= Beginning of Section =

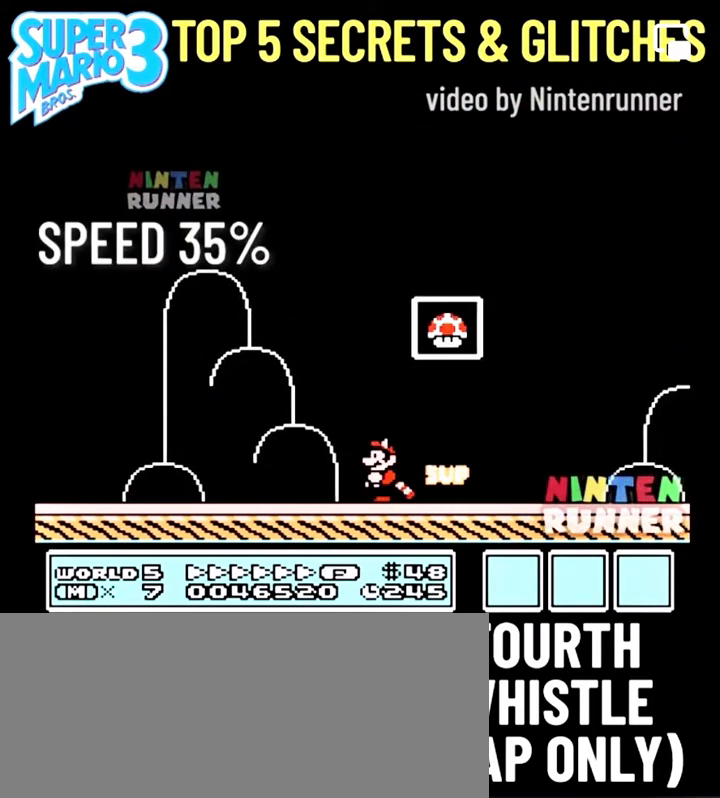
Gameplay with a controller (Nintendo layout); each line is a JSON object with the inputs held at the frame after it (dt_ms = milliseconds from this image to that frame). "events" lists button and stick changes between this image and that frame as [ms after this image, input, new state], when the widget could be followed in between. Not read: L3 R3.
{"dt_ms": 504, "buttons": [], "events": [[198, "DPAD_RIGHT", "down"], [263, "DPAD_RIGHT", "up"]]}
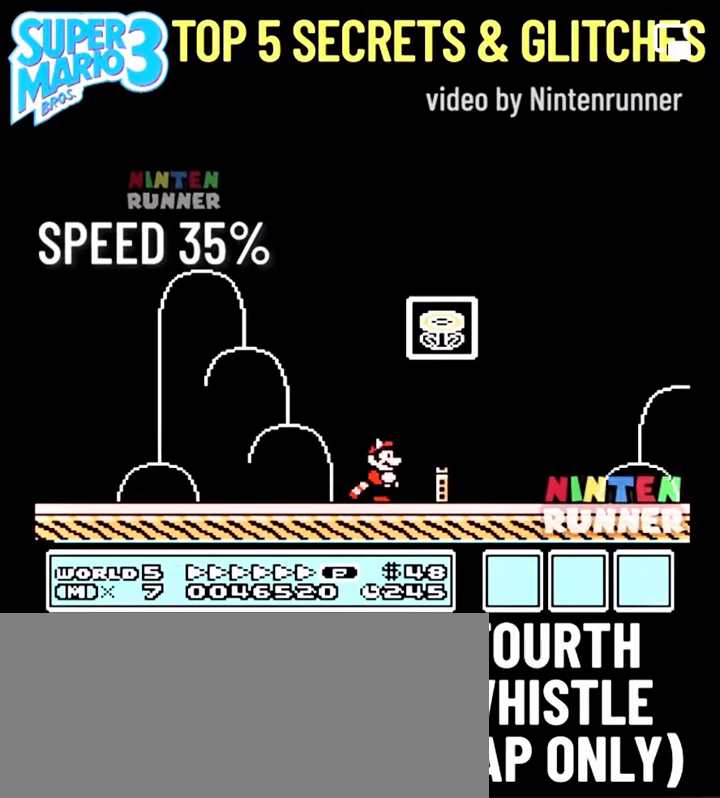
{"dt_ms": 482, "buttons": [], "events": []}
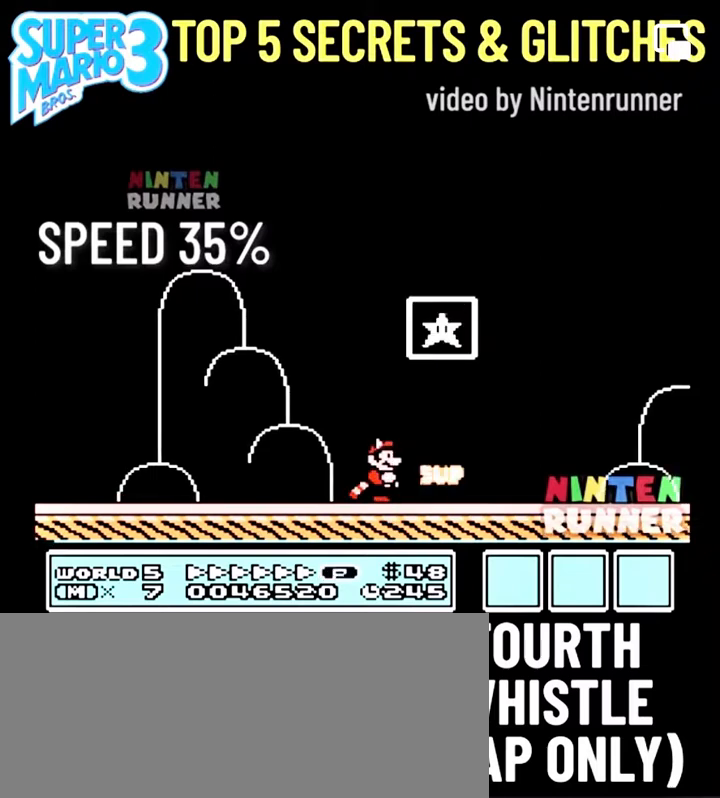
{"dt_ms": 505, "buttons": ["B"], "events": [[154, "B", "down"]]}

= End of Section =

__Requirement__: Each line above must be set down exactly, though no picture should be carried over.

__Solution__:
Gameplay with a controller (Nintendo layout); each line is a JSON object with the inputs held at the frame after it (dt_ms = milliseconds from this image to that frame). "events" lists button and stick changes between this image and that frame as [ms after this image, input, new state], when the widget could be followed in between. Not read: L3 R3.
{"dt_ms": 504, "buttons": [], "events": [[198, "DPAD_RIGHT", "down"], [263, "DPAD_RIGHT", "up"]]}
{"dt_ms": 482, "buttons": [], "events": []}
{"dt_ms": 505, "buttons": ["B"], "events": [[154, "B", "down"]]}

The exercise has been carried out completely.